Hydrogenases (H2ases) directing the interconversion of molecular hydrogen (Vignais et al., 2001; Jenney and Adams, 2008; Lim et al., 2010) are widely distributed in all domains of life. They are believed to play a central role in the biological production as well as hydrogen utilization. According to the classification of H2ases (Vignais et al., 2001), three H2ases in all A. thiooxidans strains seem to be assigned to the putative membrane-bound H2 evolving [NiFe]-H2ases (group 4). A six-gene cluster was predicted to encode the H2ases complex, which consists of two H2ases, two NADH-ubiquinone oxidoreductases, a NADH dehydrogenase, and a formate dehydrogenase. Further inspection showed that these genes were organized into a bipartite fdhmhy cluster, including three fdh genes coding for formate dehydrogenase and three mhy genes coding for membrane-bound H2ases (Figure 5A). To evaluate the phylogenetic relationship of H2ases, the large subunits encoded by mhyB genes from various species were selected for further analysis. A phylogeny demonstrated that these targeted H2ases were obviously separated into three clusters (Figure 5B), in which clusters I and II were assigned to groups 4b and 4a, respectively, as previously described by Lim et al. (2010). Notably, H2ases in Acidithiobacillus spp. (cluster III) were significantly distinct from those in other species, probably indicating a novel enzyme complex. In support of this designation, DNAMAN program was employed to perform the multiple sequence alignment. As depicted in Figure 5C, two conserved motifs (SGD[TS][TS][AV][GA]Y and NLSYSGHDL) were identified in all Acidithiobacillus spp.

FIGURE 5.

FIGURE 5

Identification of the putative formate hydrogenlyase in A. thiooxidans strains. (A) Visualization for the putative fdhmhy gene cluster of A. thiooxidans strains using the software EasyFig. (B) Phylogenetic tree showing the relationships between Acidithiobacillus spp. and other organisms having the group 4 [NiFe]-hydrogenases. The tree was based on the large subunits of putative hydrogenases from Acidithiobacillus spp. plus various large subunits of recognized hydrogenases from different organisms including Bacteria and Archaea, and was generated and visualized using the MEGA. The neighbor-joining tree was constructed with a bootstrap analysis implementing 1,000 replicates. (C) Sequence representations of conserved motifs (in the blue boxes) from various organisms.

Another gene cluster potentially encoding formate dehydrogenase, H2ase, NADH dehydrogenase, two copies of NADH-ubiquinone oxidoreductase, and H2ase was also identified in A. thiooxidans genomes. These six genes were assigned as new labels (orf1orf6), and compared and visualized using the software EasyFig (Supplementary Figure S5A). To further analyze the possible function of these candidate genes, the corresponding amino acid sequences were extracted for the identification of conserved domains. The results confused us as some conserved domains were involved in the [NiFe]-H2ases, whereas others were associated with the NADH-ubiquinone oxidoreductase (Supplementary Figure S5B). In order to identify their putative functional properties, amino acid sequences from A. thiooxidans ZBY were aligned to other complex, including H2ase Group III and IV and NADH-ubiquinone oxidoreductase. Results showed that orf4 and orf5 was potentially annotated as the large and small subunits of both Group III and IV [NiFe]-H2ases, respectively (Supplementary Figure S5C). According to the conserved regions of [NiFe]-H2ase groups (Vignais et al., 2001), however, no L1 and L2 signature was identified in these large subunits (unpublished).

* Information supplied

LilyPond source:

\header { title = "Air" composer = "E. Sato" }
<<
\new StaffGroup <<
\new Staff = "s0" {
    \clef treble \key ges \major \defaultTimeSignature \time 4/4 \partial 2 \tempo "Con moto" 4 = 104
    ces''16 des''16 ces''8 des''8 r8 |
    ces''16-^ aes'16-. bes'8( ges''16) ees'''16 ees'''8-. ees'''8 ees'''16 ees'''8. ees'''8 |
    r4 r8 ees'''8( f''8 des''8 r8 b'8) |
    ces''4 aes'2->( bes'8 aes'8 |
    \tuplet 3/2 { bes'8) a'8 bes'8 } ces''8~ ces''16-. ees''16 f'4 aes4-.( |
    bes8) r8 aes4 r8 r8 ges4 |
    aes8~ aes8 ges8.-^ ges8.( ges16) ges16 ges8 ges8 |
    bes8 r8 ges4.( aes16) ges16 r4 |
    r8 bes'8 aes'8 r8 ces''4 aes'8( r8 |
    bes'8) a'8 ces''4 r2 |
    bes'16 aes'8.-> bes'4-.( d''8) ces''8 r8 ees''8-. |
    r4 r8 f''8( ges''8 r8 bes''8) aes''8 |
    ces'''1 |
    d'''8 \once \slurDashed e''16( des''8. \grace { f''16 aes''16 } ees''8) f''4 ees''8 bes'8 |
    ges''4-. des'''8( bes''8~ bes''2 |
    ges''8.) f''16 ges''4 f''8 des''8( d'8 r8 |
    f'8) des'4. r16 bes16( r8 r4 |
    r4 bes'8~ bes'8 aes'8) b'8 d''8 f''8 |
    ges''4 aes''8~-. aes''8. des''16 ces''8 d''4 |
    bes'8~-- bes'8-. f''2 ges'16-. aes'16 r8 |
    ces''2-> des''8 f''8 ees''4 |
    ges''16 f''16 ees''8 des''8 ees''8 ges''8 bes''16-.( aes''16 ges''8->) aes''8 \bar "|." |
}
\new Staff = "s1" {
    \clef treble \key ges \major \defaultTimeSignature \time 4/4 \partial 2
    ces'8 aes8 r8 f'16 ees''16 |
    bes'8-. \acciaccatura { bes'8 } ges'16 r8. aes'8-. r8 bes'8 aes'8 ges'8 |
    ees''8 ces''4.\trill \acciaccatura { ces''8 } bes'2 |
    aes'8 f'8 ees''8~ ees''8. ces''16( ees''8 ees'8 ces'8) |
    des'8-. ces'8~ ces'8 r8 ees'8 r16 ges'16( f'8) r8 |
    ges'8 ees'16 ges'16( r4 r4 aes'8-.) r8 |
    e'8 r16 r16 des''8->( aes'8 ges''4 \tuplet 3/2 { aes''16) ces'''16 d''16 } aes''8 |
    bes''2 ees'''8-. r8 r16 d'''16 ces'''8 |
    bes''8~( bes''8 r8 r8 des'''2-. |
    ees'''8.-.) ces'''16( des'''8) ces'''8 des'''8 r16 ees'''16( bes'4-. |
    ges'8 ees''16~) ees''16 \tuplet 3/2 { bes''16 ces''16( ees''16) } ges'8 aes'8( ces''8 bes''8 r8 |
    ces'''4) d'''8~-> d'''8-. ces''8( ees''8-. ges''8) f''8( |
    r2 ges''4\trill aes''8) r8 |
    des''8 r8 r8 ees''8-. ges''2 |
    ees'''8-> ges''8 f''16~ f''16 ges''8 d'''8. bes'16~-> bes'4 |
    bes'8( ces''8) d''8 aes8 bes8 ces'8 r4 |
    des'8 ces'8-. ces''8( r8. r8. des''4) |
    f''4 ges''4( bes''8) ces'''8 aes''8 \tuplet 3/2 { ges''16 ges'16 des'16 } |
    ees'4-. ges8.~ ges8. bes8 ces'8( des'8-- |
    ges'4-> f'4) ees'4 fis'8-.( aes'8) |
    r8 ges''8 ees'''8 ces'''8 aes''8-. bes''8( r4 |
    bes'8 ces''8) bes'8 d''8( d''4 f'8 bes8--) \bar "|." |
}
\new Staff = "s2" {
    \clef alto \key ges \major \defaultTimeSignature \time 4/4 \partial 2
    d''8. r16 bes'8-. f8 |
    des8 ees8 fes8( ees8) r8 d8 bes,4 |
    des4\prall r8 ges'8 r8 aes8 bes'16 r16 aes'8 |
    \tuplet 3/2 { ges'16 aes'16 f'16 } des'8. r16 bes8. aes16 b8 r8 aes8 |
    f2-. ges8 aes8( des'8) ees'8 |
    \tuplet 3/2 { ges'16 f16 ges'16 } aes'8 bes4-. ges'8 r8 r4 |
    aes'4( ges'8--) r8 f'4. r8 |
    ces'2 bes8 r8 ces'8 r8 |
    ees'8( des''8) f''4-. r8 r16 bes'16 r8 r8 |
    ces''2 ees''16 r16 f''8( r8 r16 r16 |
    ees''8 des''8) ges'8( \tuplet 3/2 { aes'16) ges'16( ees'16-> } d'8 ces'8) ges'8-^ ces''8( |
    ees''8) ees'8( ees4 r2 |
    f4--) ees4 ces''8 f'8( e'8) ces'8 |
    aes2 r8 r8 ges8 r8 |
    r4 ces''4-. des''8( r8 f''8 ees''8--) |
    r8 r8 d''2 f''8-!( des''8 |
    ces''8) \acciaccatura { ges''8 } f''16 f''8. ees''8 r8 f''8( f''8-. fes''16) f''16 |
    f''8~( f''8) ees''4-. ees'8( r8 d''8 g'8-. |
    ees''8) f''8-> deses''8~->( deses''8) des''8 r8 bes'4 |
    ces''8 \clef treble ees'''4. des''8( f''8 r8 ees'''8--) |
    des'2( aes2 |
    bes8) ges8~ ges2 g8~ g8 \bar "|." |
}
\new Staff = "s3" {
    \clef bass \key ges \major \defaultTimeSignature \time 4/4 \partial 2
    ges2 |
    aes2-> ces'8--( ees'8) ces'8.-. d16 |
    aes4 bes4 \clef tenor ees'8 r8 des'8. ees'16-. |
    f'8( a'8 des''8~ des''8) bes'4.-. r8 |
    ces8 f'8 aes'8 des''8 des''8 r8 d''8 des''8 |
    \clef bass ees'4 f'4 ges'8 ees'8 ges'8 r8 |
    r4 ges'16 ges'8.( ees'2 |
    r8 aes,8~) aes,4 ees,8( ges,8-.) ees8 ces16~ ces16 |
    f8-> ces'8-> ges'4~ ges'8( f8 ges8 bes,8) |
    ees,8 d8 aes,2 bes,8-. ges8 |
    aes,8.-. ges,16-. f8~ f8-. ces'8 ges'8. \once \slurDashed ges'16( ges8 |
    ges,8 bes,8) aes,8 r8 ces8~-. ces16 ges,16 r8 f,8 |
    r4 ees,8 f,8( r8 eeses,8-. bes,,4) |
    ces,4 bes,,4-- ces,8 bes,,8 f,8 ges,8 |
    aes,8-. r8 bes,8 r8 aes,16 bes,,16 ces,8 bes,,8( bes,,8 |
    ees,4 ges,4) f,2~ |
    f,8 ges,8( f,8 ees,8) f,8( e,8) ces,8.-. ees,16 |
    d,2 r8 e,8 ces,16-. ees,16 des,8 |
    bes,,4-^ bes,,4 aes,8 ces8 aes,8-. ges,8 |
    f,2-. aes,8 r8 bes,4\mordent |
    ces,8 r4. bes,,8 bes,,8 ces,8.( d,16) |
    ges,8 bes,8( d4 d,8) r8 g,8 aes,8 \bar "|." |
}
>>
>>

* Tasks for this exercise
1 - Duplicate everything in the hydrogenase passage from "Identification of the" down to "from various organisms.".
2 - In the hydrogenase passage, how many bootstrap replicates were used to build the neighbor-joining tree?
3 - Carry the hydrogenase passage forward, starting after its last sentence.

* Results for the exercise
1 -
Identification of the putative formate hydrogenlyase in A. thiooxidans strains. (A) Visualization for the putative fdhmhy gene cluster of A. thiooxidans strains using the software EasyFig. (B) Phylogenetic tree showing the relationships between Acidithiobacillus spp. and other organisms having the group 4 [NiFe]-hydrogenases. The tree was based on the large subunits of putative hydrogenases from Acidithiobacillus spp. plus various large subunits of recognized hydrogenases from different organisms including Bacteria and Archaea, and was generated and visualized using the MEGA. The neighbor-joining tree was constructed with a bootstrap analysis implementing 1,000 replicates. (C) Sequence representations of conserved motifs (in the blue boxes) from various organisms.

2 - 1,000 replicates.

3 -
Discussion

In our mathematical model, a threshold parameter (α > 1) indicated that the pan-genome of A. thiooxidans species was closed (Figure 3 and Supplementary Table S4). Some microbial species with a closed pan-genome, such as Bacillus anthracis and Mycobacterium tuberculosis, inhabit the isolated environments with limited access to the existing global microbial gene pool, suggesting the genome stability and relatively conserved genome (Medini et al., 2005). Aside from core genome, the remaining dispensable genes contribute to species’ genome diversity. In other microorganisms, studies have discussed issues related to the correlation between the dispensable genome and genetic variation (Lindsay et al., 2012; Graña-Miraglia et al., 2017). In comparison with microbial species harboring an open pan-genome, such as Leptospirillum ferriphilum (Zhang et al., 2018), the size of A. thiooxidans pan-genome would reach a plateau as a certain number of genomes were sampled. For species with a closed pan-genome, additional sequenced genomes would not expand the species’ pan-genome, showing a relatively limited gene content diversity (Tettelin et al., 2008).

Clusters of Orthologous Groups classification revealed that relatively more core genes within A. thiooxidans were assigned to COG categories [C], [E], and [M] compared to dispensable genes (Supplementary Figure S3). The COG classes [C] and [E] are involved in metabolisms of energy and amino acids, and COG class [M] is associated with the biogenesis of cell wall/membrane/envelope. Accordingly, we inferred that efficient uptake of energy and nutrients from acidic environments was essential for the autotrophic lifestyle of acidophile A. thiooxidans, and specialized cellular structures might provide a selective advantage to adapt to the harsh econiches. Further inspection showed that genes associated with COG class [L] in dispensable genome were more than that in core genome (Supplementary Figure S3). We therefore interpret this as an indication that the large proportion of genes involved in COG category [L] might endow A. thiooxidans with adaptive strategies to respond to the adverse environments, as high concentrations of toxic substances such as heavy metal elements in acidic bioleaching operations tend to cause DNA injury (Silver and Phung, 1996). Once cell damage occurs, the rescue system may play a critical role in DNA repair. The findings presented here were in line with the previous studies (Travisany et al., 2014; Zhang et al., 2016a), highlighting an adaptive advantage in individual biomining environments. Taken together, our results showed that dispensable genome might provide microorganisms with functions that were essential to niche adaptation (Tettelin et al., 2008).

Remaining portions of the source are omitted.